• **Material for this task**
--- --- ---
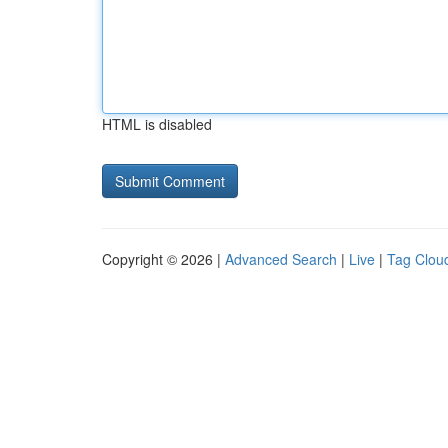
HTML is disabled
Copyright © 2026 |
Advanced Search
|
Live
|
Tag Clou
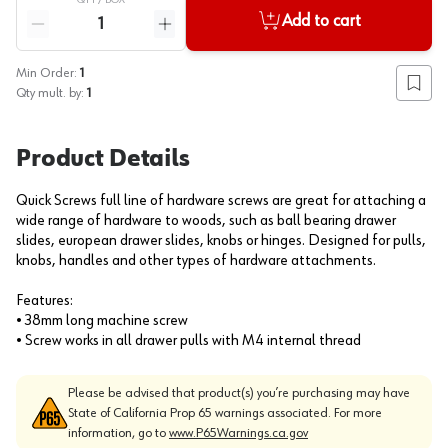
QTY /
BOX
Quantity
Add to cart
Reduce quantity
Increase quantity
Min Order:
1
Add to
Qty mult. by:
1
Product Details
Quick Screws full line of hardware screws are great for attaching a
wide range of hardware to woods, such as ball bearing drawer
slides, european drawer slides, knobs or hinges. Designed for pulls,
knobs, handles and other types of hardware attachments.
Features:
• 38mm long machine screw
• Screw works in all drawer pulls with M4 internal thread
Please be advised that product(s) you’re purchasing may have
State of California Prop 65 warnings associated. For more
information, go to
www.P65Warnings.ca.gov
--- --- ---
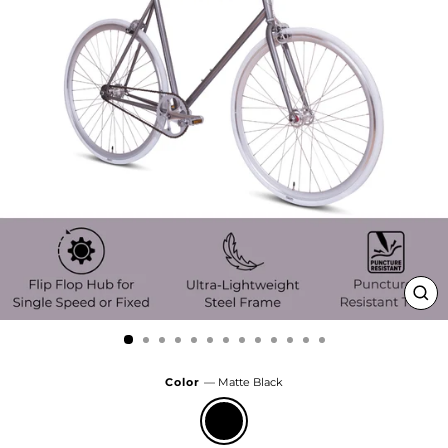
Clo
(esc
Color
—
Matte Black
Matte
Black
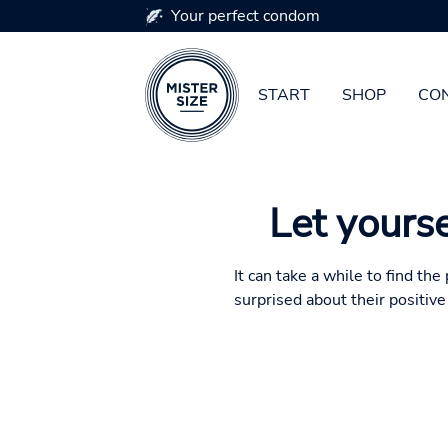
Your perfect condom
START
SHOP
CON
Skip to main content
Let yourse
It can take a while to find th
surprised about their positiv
--- --- ---
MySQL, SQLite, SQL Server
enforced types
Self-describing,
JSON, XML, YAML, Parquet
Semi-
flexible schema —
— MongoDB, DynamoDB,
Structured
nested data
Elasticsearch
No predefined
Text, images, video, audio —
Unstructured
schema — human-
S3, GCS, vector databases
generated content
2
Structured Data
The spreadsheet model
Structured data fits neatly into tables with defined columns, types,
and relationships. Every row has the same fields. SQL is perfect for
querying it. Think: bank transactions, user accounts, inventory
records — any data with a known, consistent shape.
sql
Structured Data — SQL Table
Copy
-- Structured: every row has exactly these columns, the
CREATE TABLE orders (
--- --- ---
Swap "perfect" for "ideal" in the data between the lines holding "Your perfect condom" and "surprised about their positiv", inclusive, and give back only those lines with everything else unchanged.

• **Task response**
Your ideal condom
START
SHOP
CON
Skip to main content
Let yourse
It can take a while to find th
surprised about their positiv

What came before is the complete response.